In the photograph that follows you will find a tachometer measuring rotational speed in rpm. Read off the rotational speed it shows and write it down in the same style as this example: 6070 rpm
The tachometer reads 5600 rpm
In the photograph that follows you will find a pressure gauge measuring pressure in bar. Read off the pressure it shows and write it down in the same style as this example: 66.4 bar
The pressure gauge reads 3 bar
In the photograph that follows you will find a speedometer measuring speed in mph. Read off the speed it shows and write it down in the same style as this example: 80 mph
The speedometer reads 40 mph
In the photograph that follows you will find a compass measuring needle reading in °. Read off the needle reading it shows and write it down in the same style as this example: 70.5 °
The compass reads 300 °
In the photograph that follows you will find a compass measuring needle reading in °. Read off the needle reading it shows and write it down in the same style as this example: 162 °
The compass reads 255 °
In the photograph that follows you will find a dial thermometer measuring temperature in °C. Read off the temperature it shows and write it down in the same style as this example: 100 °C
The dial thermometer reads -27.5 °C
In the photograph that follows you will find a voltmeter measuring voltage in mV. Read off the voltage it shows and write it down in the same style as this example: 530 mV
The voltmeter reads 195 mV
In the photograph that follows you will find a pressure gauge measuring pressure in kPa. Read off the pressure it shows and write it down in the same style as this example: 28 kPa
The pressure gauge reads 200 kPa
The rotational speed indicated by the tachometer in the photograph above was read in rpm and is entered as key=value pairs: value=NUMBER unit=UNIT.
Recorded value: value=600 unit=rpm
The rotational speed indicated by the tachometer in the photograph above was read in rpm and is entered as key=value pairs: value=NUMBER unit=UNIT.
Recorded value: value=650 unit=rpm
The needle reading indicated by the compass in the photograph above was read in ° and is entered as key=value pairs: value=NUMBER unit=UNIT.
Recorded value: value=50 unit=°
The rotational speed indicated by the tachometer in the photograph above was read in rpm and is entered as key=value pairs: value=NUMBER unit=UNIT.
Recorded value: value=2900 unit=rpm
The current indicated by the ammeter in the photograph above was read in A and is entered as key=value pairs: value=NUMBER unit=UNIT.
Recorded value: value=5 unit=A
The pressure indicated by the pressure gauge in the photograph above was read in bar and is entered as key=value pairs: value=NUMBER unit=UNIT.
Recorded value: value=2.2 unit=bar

####################

Aim of the exercise: Copy all of the lines above word for word, with the same spelling, punctuation, and order.

Problem solution:
In the photograph that follows you will find a tachometer measuring rotational speed in rpm. Read off the rotational speed it shows and write it down in the same style as this example: 6070 rpm
The tachometer reads 5600 rpm
In the photograph that follows you will find a pressure gauge measuring pressure in bar. Read off the pressure it shows and write it down in the same style as this example: 66.4 bar
The pressure gauge reads 3 bar
In the photograph that follows you will find a speedometer measuring speed in mph. Read off the speed it shows and write it down in the same style as this example: 80 mph
The speedometer reads 40 mph
In the photograph that follows you will find a compass measuring needle reading in °. Read off the needle reading it shows and write it down in the same style as this example: 70.5 °
The compass reads 300 °
In the photograph that follows you will find a compass measuring needle reading in °. Read off the needle reading it shows and write it down in the same style as this example: 162 °
The compass reads 255 °
In the photograph that follows you will find a dial thermometer measuring temperature in °C. Read off the temperature it shows and write it down in the same style as this example: 100 °C
The dial thermometer reads -27.5 °C
In the photograph that follows you will find a voltmeter measuring voltage in mV. Read off the voltage it shows and write it down in the same style as this example: 530 mV
The voltmeter reads 195 mV
In the photograph that follows you will find a pressure gauge measuring pressure in kPa. Read off the pressure it shows and write it down in the same style as this example: 28 kPa
The pressure gauge reads 200 kPa
The rotational speed indicated by the tachometer in the photograph above was read in rpm and is entered as key=value pairs: value=NUMBER unit=UNIT.
Recorded value: value=600 unit=rpm
The rotational speed indicated by the tachometer in the photograph above was read in rpm and is entered as key=value pairs: value=NUMBER unit=UNIT.
Recorded value: value=650 unit=rpm
The needle reading indicated by the compass in the photograph above was read in ° and is entered as key=value pairs: value=NUMBER unit=UNIT.
Recorded value: value=50 unit=°
The rotational speed indicated by the tachometer in the photograph above was read in rpm and is entered as key=value pairs: value=NUMBER unit=UNIT.
Recorded value: value=2900 unit=rpm
The current indicated by the ammeter in the photograph above was read in A and is entered as key=value pairs: value=NUMBER unit=UNIT.
Recorded value: value=5 unit=A
The pressure indicated by the pressure gauge in the photograph above was read in bar and is entered as key=value pairs: value=NUMBER unit=UNIT.
Recorded value: value=2.2 unit=bar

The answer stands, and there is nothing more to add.